お日待ちの習慣もあり、毎年11月15日がその日だったそうだ。それから、プライベートの話で少し聞きにくかったが、「夜這い」のことについても伺ってみたが、佐々木さんの若いころはもうその習慣?はなかったそうだ。大正前期頃はあったんじゃないかとおっしゃっていた。

 最後に、村のこれからとして、諫早の干拓事業について意見を伺ってみた。

佐々木さんは、「そうねぇ。干拓ができたから、このあたりの漁民がどう思うかはわからんけど、やはり自然は残しておきたかね。竹崎のりの業者は困っておんしゃろうねぇ。竹崎のたいらぎ漁がとれんごとなって、そういう人たちが一番困っとんじゃなかかねぇ。」という感想を述べられた。「これで質問は終わりです。ほんとにありがとうございました。」というと、「もうよかとね?(ヨーグルト)食べんね。」とおっしゃり、せっかく出してもらったのでお言葉に甘えていただいた。仕事が終わったあとの一杯はおいしかった。

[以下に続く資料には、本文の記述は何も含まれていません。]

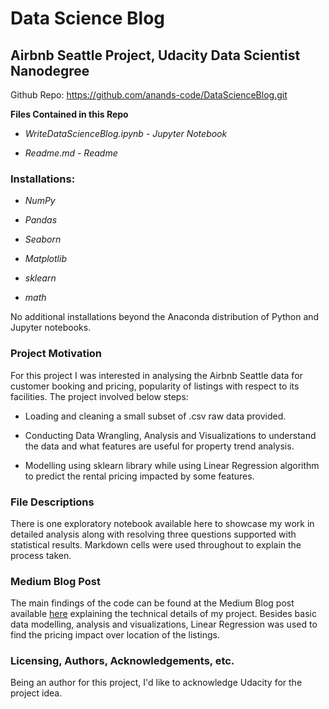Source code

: # Data Science Blog

## Airbnb Seattle Project, Udacity Data Scientist Nanodegree

Github Repo: https://github.com/anands-code/DataScienceBlog.git

**Files Contained in this Repo**

* *WriteDataScienceBlog.ipynb - Jupyter Notebook*

* *Readme.md - Readme* 

### Installations:

* *NumPy*

* *Pandas*

* *Seaborn*

* *Matplotlib*

* *sklearn*

* *math*

No additional installations beyond the Anaconda distribution of Python and Jupyter notebooks.

### Project Motivation

For this project I was interested in analysing the Airbnb Seattle data for customer booking and pricing, popularity of listings with respect to its facilities.
The project involved below steps:

* Loading and cleaning a small subset of .csv raw data provided.

* Conducting Data Wrangling, Analysis and Visualizations to understand the data and what features are useful for property trend analysis.

* Modelling using sklearn library while using Linear Regression algorithm to predict the rental pricing impacted by some features. 
  
### File Descriptions

There is one exploratory notebook available here to showcase my work in detailed analysis along with resolving three questions supported with statistical results. 
Markdown cells were used throughout to explain the process taken.

### Medium Blog Post

The main findings of the code can be found at the Medium Blog post available [here](https://medium.com/@anand-blog/data-science-blog-1ead4fd41e5) explaining the technical details of my project. Besides basic data modelling, analysis and visualizations, Linear Regression  was used to find the pricing impact over location of the listings.

### Licensing, Authors, Acknowledgements, etc.
Being an author for this project, I'd like to acknowledge Udacity for the project idea.
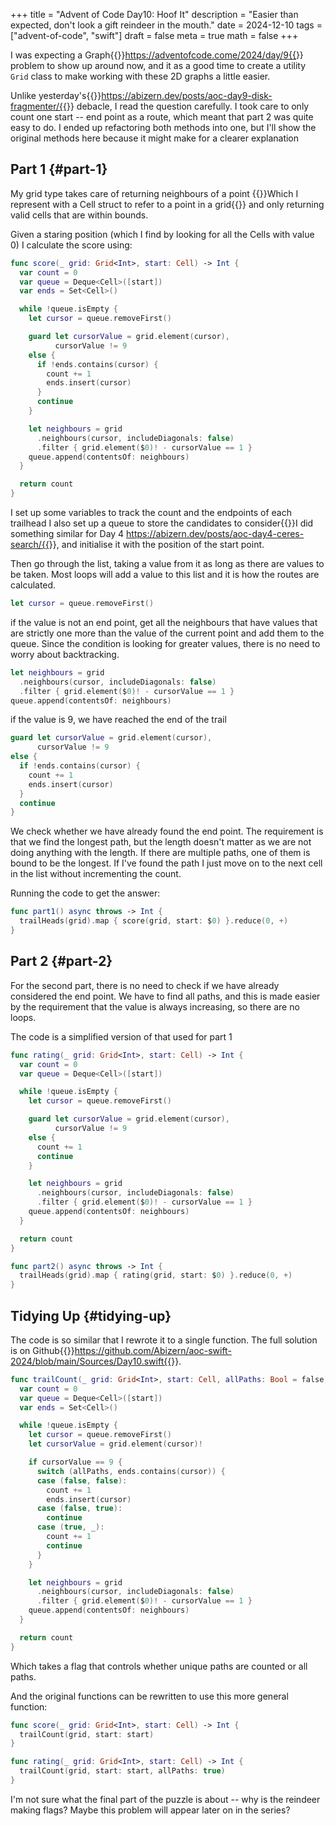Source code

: +++
title = "Advent of Code Day10: Hoof It"
description = "Easier than expected, don't look a gift reindeer in the mouth."
date = 2024-12-10
tags = ["advent-of-code", "swift"]
draft = false
meta = true
math = false
+++

I was expecting a Graph{{<sidenote>}}https://adventofcode.come/2024/day/9{{</sidenote>}} problem to show up around now, and it as a good time to create a utility `Grid` class to make working with these 2D graphs a little easier.

Unlike yesterday's{{<sidenote>}}https://abizern.dev/posts/aoc-day9-disk-fragmenter/{{</sidenote>}} debacle, I read the question carefully. I took care to only count one start -- end point as a route, which meant that part 2 was quite easy to do. I ended up refactoring both methods into one, but I'll show the original methods here because it might make for a clearer explanation


## Part 1 {#part-1}

My grid type takes care of returning neighbours of a point {{<sidenote>}}Which I represent with a Cell struct to refer to a point in a grid{{</sidenote>}} and only returning valid cells that are within bounds.

Given a staring position (which I find by looking for all the Cells with value 0) I calculate the score using:

```swift
func score(_ grid: Grid<Int>, start: Cell) -> Int {
  var count = 0
  var queue = Deque<Cell>([start])
  var ends = Set<Cell>()

  while !queue.isEmpty {
    let cursor = queue.removeFirst()

    guard let cursorValue = grid.element(cursor),
          cursorValue != 9
    else {
      if !ends.contains(cursor) {
        count += 1
        ends.insert(cursor)
      }
      continue
    }

    let neighbours = grid
      .neighbours(cursor, includeDiagonals: false)
      .filter { grid.element($0)! - cursorValue == 1 }
    queue.append(contentsOf: neighbours)
  }

  return count
}
```

I set up some variables to track the count and the endpoints of each trailhead I also set up a queue to store the candidates to consider{{<sidenote>}}I did something similar for Day 4 https://abizern.dev/posts/aoc-day4-ceres-search/{{</sidenote>}}, and initialise it with the position of the start point.

Then go through the list, taking a value from it as long as there are values to be taken. Most loops will add a value to this list and it is how the routes are calculated.

```swift
let cursor = queue.removeFirst()
```

if the value is not an end point, get all the neighbours that have values that are strictly one more than the value of the current point and add them to the queue. Since the condition is looking for greater values, there is no need to worry about backtracking.

```swift
let neighbours = grid
  .neighbours(cursor, includeDiagonals: false)
  .filter { grid.element($0)! - cursorValue == 1 }
queue.append(contentsOf: neighbours)
```

if the value is 9, we have reached the end of the trail

```swift
guard let cursorValue = grid.element(cursor),
      cursorValue != 9
else {
  if !ends.contains(cursor) {
    count += 1
    ends.insert(cursor)
  }
  continue
}
```

We check whether we have already found the end point. The requirement is that we find the longest path, but the length doesn't matter as we are not doing anything with the length. If there are multiple paths, one of them is bound to be the longest. If I've found the path I just move on to the next cell in the list without incrementing the count.

Running the code to get the answer:

```swift
func part1() async throws -> Int {
  trailHeads(grid).map { score(grid, start: $0) }.reduce(0, +)
}
```


## Part 2 {#part-2}

For the second part, there is no need to check if we have already considered the end point. We have to find all paths, and this is made easier by the requirement that the value is always increasing, so there are no loops.

The code is a simplified version of that used for part 1

```swift
func rating(_ grid: Grid<Int>, start: Cell) -> Int {
  var count = 0
  var queue = Deque<Cell>([start])

  while !queue.isEmpty {
    let cursor = queue.removeFirst()

    guard let cursorValue = grid.element(cursor),
          cursorValue != 9
    else {
      count += 1
      continue
    }

    let neighbours = grid
      .neighbours(cursor, includeDiagonals: false)
      .filter { grid.element($0)! - cursorValue == 1 }
    queue.append(contentsOf: neighbours)
  }

  return count
}
```

```swift
func part2() async throws -> Int {
  trailHeads(grid).map { rating(grid, start: $0) }.reduce(0, +)
}
```


## Tidying Up {#tidying-up}

The code is so similar that I rewrote it to a single function. The full solution is on Github{{<sidenote>}}https://github.com/Abizern/aoc-swift-2024/blob/main/Sources/Day10.swift{{</sidenote>}}.

```swift
func trailCount(_ grid: Grid<Int>, start: Cell, allPaths: Bool = false) -> Int {
  var count = 0
  var queue = Deque<Cell>([start])
  var ends = Set<Cell>()

  while !queue.isEmpty {
    let cursor = queue.removeFirst()
    let cursorValue = grid.element(cursor)!

    if cursorValue == 9 {
      switch (allPaths, ends.contains(cursor)) {
      case (false, false):
        count += 1
        ends.insert(cursor)
      case (false, true):
        continue
      case (true, _):
        count += 1
        continue
      }
    }

    let neighbours = grid
      .neighbours(cursor, includeDiagonals: false)
      .filter { grid.element($0)! - cursorValue == 1 }
    queue.append(contentsOf: neighbours)
  }

  return count
}
```

Which takes a flag that controls whether unique paths are counted or all paths.

And the original functions can be rewritten to use this more general function:

```swift
func score(_ grid: Grid<Int>, start: Cell) -> Int {
  trailCount(grid, start: start)
}

func rating(_ grid: Grid<Int>, start: Cell) -> Int {
  trailCount(grid, start: start, allPaths: true)
}
```

I'm not sure what the final part of the puzzle is about -- why is the reindeer making flags? Maybe this problem will appear later on in the series?
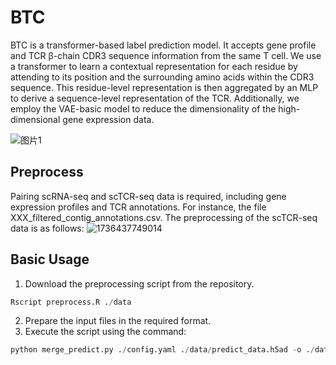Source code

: # **BTC**
BTC is a transformer-based label prediction model. It accepts gene profile and TCR β-chain CDR3 sequence information from the same T cell. We use a transformer to learn a contextual representation for each residue by attending to its position and the surrounding amino acids within the CDR3 sequence. This residue-level representation is then aggregated by an MLP to derive a sequence-level representation of the TCR. Additionally, we employ the VAE-basic model to reduce the dimensionality of the high-dimensional gene expression data. 

![图片1](https://github.com/user-attachments/assets/9f96dc10-818e-4221-a941-4a670ad8d558)

## Preprocess
Pairing scRNA-seq and scTCR-seq data is required, including gene expression profiles and TCR annotations. For instance, the file XXX_filtered_contig_annotations.csv. The preprocessing of the scTCR-seq data is as follows:
![1736437749014](https://github.com/user-attachments/assets/29c5dba5-8265-4f1a-ad80-486a2b42a66f)

## Basic Usage
1. Download the preprocessing script from the repository.
```R
Rscript preprocess.R ./data
```
2. Prepare the input files in the required format.
3. Execute the script using the command:
```python
python merge_predict.py ./config.yaml ./data/predict_data.h5ad -o ./data/output.h5ad
```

時間も押し迫ってきたので、僕たちは、佐々木さんに何度もお礼をいい、帰ることにした。おばさんにもお礼を言いたかったが、そこにいなかったので、その分をお手紙で言おうと思う。貴重な時間を削っていただいて本当にありがとうございました。僕たちはこの調査を通して、人の優しさとおもいやりに触れたような気がする。短い時間であったが充実した時間を過ごすことができて、非常によかったと思う。顔も焼けてしまったが、帰りのバスの中は満足感でいっぱいだった。